One of the things that drew me to Fate was Diaspora’s collaborative world building and character creation. I quickly picked up Dresden Files and Legends of Anglerre to see other takes on this collaborative world creation.
Then today, in the Fate Core Community of Google+, Jason Pitre posted a link to his free A Spark in Fate Core (CC BY 3.0). It takes the previous iterations of Fate games, pulls the collaborative process up to the Genre level and then quite simply crushes it!
First, Jason enumerates what makes a good Fate game: Characters are Proactive, Competent, and lead Dramatic Lives. If that sounds like the type of characters you will be creating and playing, then A Spark in Fate Core is definitely for you.
Once he establishes the types of characters he moves on to the steps of collaborative world building.

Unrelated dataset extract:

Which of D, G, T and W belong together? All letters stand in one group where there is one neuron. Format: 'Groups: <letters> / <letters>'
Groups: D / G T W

It is simple straightforward advice with a focus on making sure everyone is on the same page regarding the game they are about to play.
When Creating Your Game
- You start by listing your favourite Media.
- Explain the Inspirations from your media.
- Use those inspirations to Describe the Genre.
- Decide how epic or personal in Scale your story will be.
- Establish Facts about the Setting.
- Create a Title to focus your vision.
- Create a list of Sparks (potential Issues) for the setting.
- Select the Issues, picking three of them from the list of Sparks.
- Create two Faces for each Issue.
- Create a Place for each unused Spark.
While the process need not be specific to Fate Core, it does highlight an advantage of Fate; You can rather easily mold the rules to reflect the style of game. The various questions for creating your game will ultimately determine the types of conflicts and the approaches to conflict resolution.
So say thank you to Jason by downloading a copy of A Spark in Fate Core and taking a look at Spark Roleplaying Game; a game about “examining your characters’ motivations, convictions, and perspectives.”